Девушка, которую он назвал Машенькой, тотчас проворными шажками сбежала с возвышения, на котором стояла в позе глубокой задумчивости, держа в правой руке искусственную пальмовую ветвь. На ней был длинный белый хитон и переброшенное через плечо пунцовое покрывало. Волосы, светло-каштановые, с золотистым отливом, были уложены косою вокруг головы, просто и строго разобранные на прямой пробор. Карл Павлович обратил внимание на ее точеную шею, горделивую посадку головы, прекрасные округлые плечи.
Девушка, глянув на него, отчего-то покраснела, набросила поверх своего античного одеяния старенькое беличье манто с вытертым подолом и поспешно скользнула к двери, уже у порога робко спросив:
— Федор Павлович, а когда мне вернуться?
— А через полчасика, — милостиво улыбнулся художник. — Да и что же вы в сандалиях-то, душенька? Надо бы башмачки надеть: в коридорах — стужа…
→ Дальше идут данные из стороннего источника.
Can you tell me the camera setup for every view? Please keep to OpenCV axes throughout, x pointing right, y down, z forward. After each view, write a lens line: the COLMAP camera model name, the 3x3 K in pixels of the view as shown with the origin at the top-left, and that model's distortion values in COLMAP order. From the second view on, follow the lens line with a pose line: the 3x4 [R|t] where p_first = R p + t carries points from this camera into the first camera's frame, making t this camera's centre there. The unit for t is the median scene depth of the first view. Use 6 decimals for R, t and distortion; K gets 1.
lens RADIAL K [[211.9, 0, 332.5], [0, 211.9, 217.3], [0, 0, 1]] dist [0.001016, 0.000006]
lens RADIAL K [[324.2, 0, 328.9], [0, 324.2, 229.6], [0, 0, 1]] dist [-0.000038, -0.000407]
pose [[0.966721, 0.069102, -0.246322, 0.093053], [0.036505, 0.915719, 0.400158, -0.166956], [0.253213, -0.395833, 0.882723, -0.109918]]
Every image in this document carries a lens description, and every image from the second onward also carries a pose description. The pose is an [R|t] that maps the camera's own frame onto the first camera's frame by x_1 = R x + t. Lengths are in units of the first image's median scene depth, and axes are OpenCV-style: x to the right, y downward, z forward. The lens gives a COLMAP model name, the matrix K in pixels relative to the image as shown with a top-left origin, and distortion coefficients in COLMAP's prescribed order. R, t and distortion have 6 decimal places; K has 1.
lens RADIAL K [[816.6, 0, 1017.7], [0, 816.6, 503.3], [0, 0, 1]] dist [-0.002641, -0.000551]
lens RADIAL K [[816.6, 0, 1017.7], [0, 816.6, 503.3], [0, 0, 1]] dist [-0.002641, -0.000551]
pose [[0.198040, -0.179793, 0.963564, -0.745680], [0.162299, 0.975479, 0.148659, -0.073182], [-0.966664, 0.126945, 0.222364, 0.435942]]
— Ничего, я ведь холода не боюсь!
И она исчезла.
— Ишь ты, холода не боится! — с завистью бросил Карл Павлович, без приглашения усаживаясь в приткнутое к камину высокое плешивое кресло. — А хороша! Магдалину с нее пишешь?
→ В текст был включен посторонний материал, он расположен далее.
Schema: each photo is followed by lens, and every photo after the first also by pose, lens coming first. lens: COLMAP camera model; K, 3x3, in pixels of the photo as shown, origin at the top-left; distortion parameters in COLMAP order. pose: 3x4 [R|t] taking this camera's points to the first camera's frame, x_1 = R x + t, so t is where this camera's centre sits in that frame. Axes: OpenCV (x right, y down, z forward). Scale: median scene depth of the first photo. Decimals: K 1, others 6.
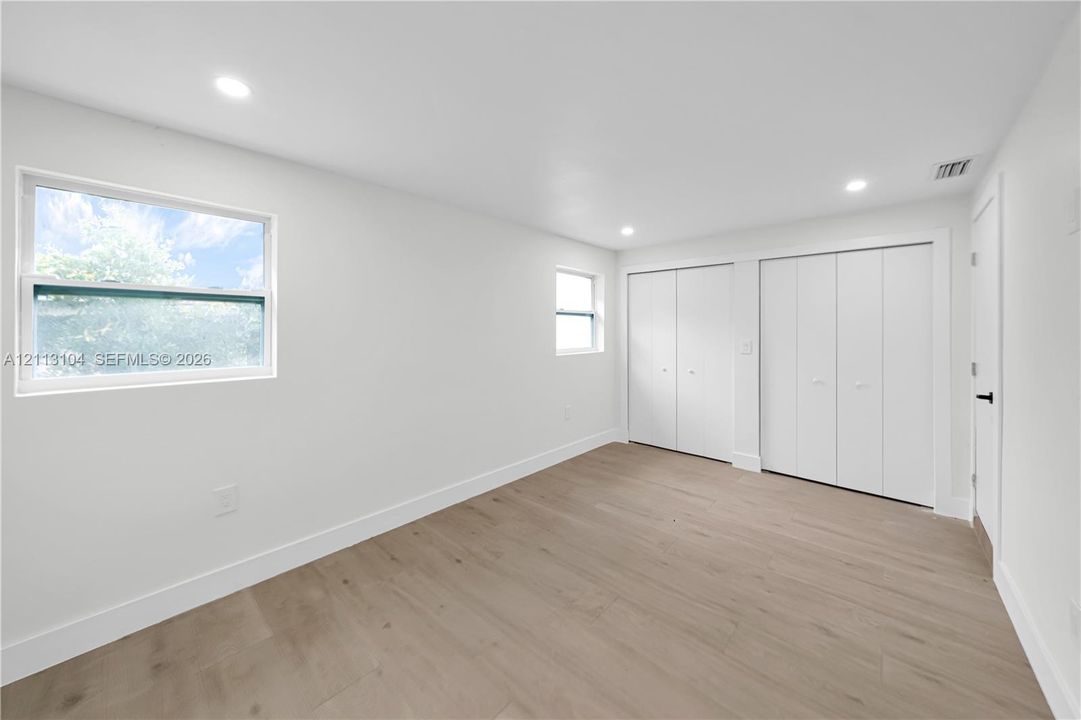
lens RADIAL K [[392.5, 0, 535.0], [0, 392.5, 336.9], [0, 0, 1]] dist [0.000951, 0.000162]
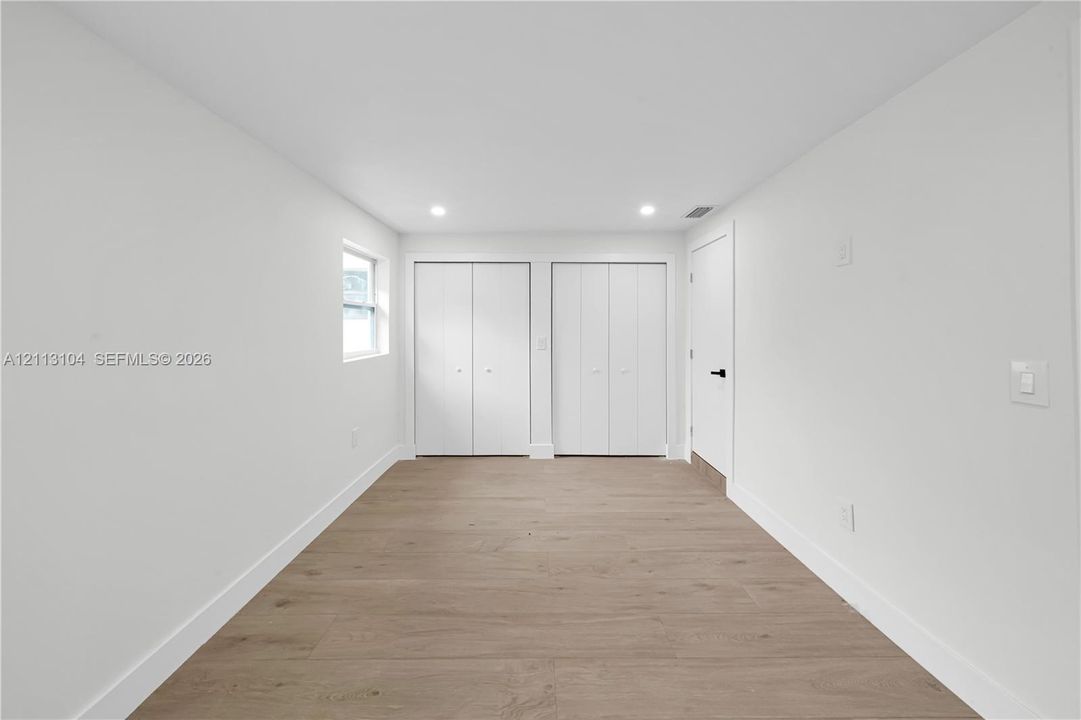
lens RADIAL K [[393.3, 0, 541.5], [0, 393.3, 330.3], [0, 0, 1]] dist [-0.001741, -0.000100]
pose [[0.725219, -0.007984, 0.688472, -0.246136], [0.013330, 0.999908, -0.002445, -0.007713], [-0.688389, 0.010950, 0.725259, 0.293088]]
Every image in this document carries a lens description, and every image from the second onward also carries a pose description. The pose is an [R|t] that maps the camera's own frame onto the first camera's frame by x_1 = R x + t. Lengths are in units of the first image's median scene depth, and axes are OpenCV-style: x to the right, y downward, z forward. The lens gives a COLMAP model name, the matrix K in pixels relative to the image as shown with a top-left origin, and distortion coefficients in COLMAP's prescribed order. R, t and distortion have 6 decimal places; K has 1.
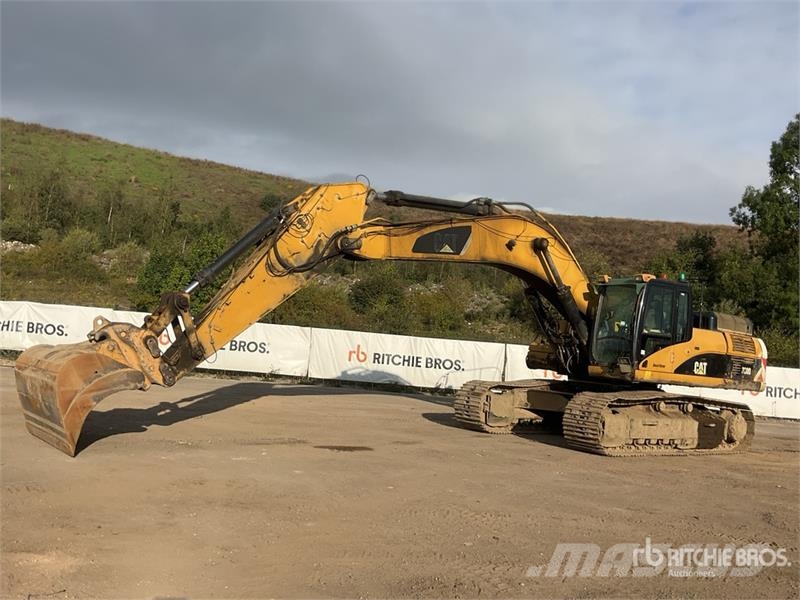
lens RADIAL K [[759.3, 0, 404.3], [0, 759.3, 300.8], [0, 0, 1]] dist [0.058166, 0.000000]
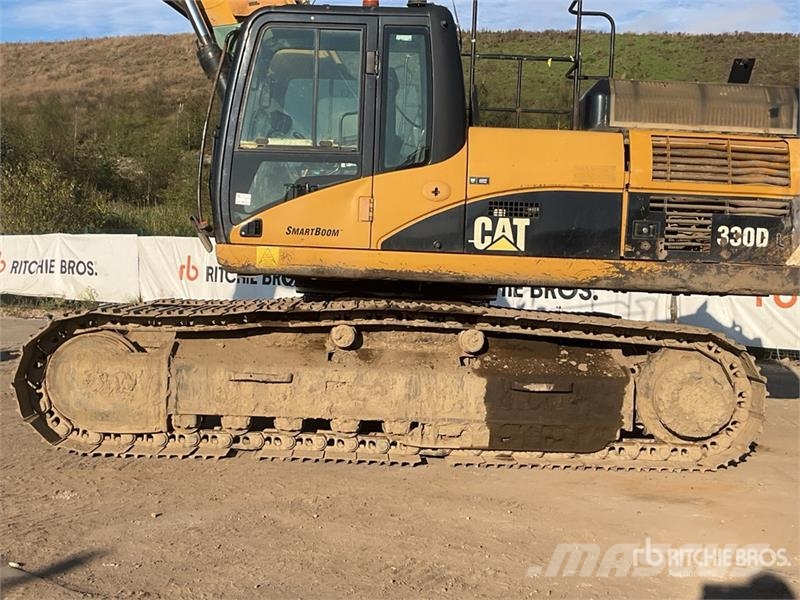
lens RADIAL K [[1040.5, 0, 399.7], [0, 1040.5, 299.9], [0, 0, 1]] dist [0.076830, 0.000000]
pose [[0.804365, -0.042422, -0.592620, 0.393709], [0.073140, 0.996931, 0.027910, 0.062449], [0.589617, -0.065794, 0.804999, 0.346220]]
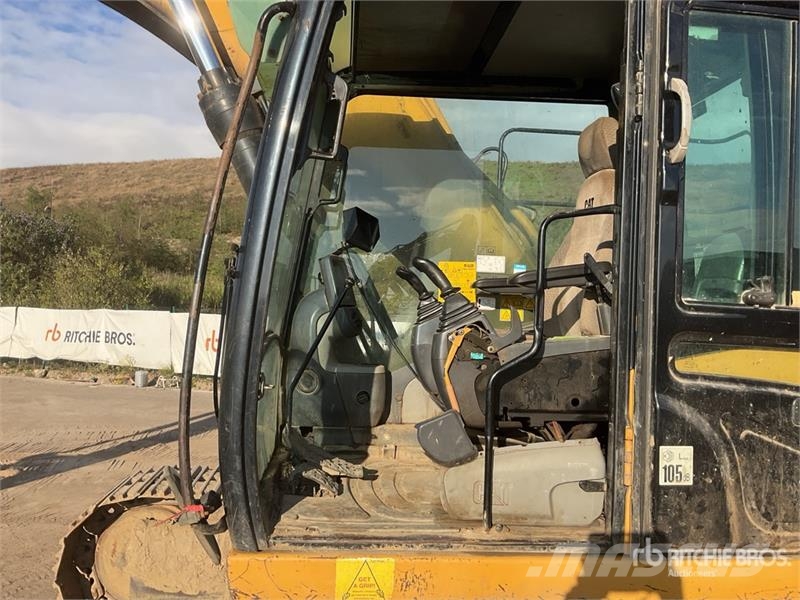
lens RADIAL K [[659.2, 0, 403.4], [0, 659.2, 305.8], [0, 0, 1]] dist [0.074750, -0.129803]
pose [[0.844733, -0.065662, -0.531145, 0.227036], [0.077280, 0.997009, -0.000347, 0.024522], [0.529579, -0.040754, 0.847281, 0.509768]]
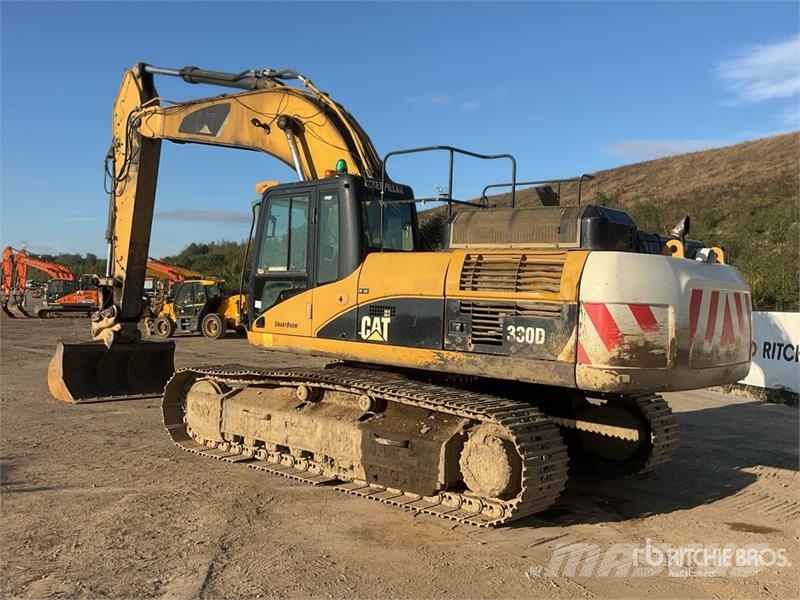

— Пишу, — Федор все с большей тревогой разглядывал осунувшееся лицо брата, в ярком освещении мастерской невероятно бледное, с запавшими глазами, с пугающей синевой висков и век. — Ах, Карл, дурно же ты нынче выглядишь, ей-богу! Ну, чтоб тебе еще посидеть дома?
— Этак я задохнусь! — усмехнулся Брюллов-младший. — Да и что в том толку, Федя, ежели мне все одно в собор надобно.
— Ты с ума сошел! — вырвалось у Федора. — Там сквозняки! Ты там и простудился…
— Да не там! — махнул рукой Карл. — Это я прежде еще, верно, еще в Москве. Да вот оно понемногу меня и одолело. А в собор идти надо. Или уж кончать самому плафон, или бросить, оставлять Васину. Врачи грозят, говорят, нынче не уеду в Италию — осенью хоронить придется меня.
И, помолчав в мрачном раздумий, он вдруг спросил:
— Ты уже говорил с ним?
— С кем это? — не понял Федор. — С Васиным, что ли?
— Да при чем тут Васин! — рассердился Карл Павлович. — Васину я доверяю: профессор, в конце концов… Нет, ты с Монферраном говорил ли? Вижу, что еще нет… Может, и правильно. Старый упрямец взбесится, ежели узнает, что я ухожу, а о вознаграждении и говорить не захочет. Я же сам подписывал обязательство, что получу деньги, лишь когда все закончу. Все подписывали, и я тоже… Но должен же он понять!..
Тут голос его взлетел, он заговорил резче, не глядя на Федора, неподвижно стоявшего возле мольберта:
— Должен же он понять, что я болен?! Я и так последние дни там через силу работал, больной, в жару приходил! И плафон я дописал! Дописал, понимаешь, Федор! Там сущие безделицы остались: два-три ангела, немножко облаков, да фон еще! И на все картоны есть, и на апостолов с евангелистами тоже… Ежели он не будет ходатайствовать перед Комиссией, чтоб мне заплатили за работу, я пожалуюсь царю… Что же, в самом деле, умереть там, что ли?!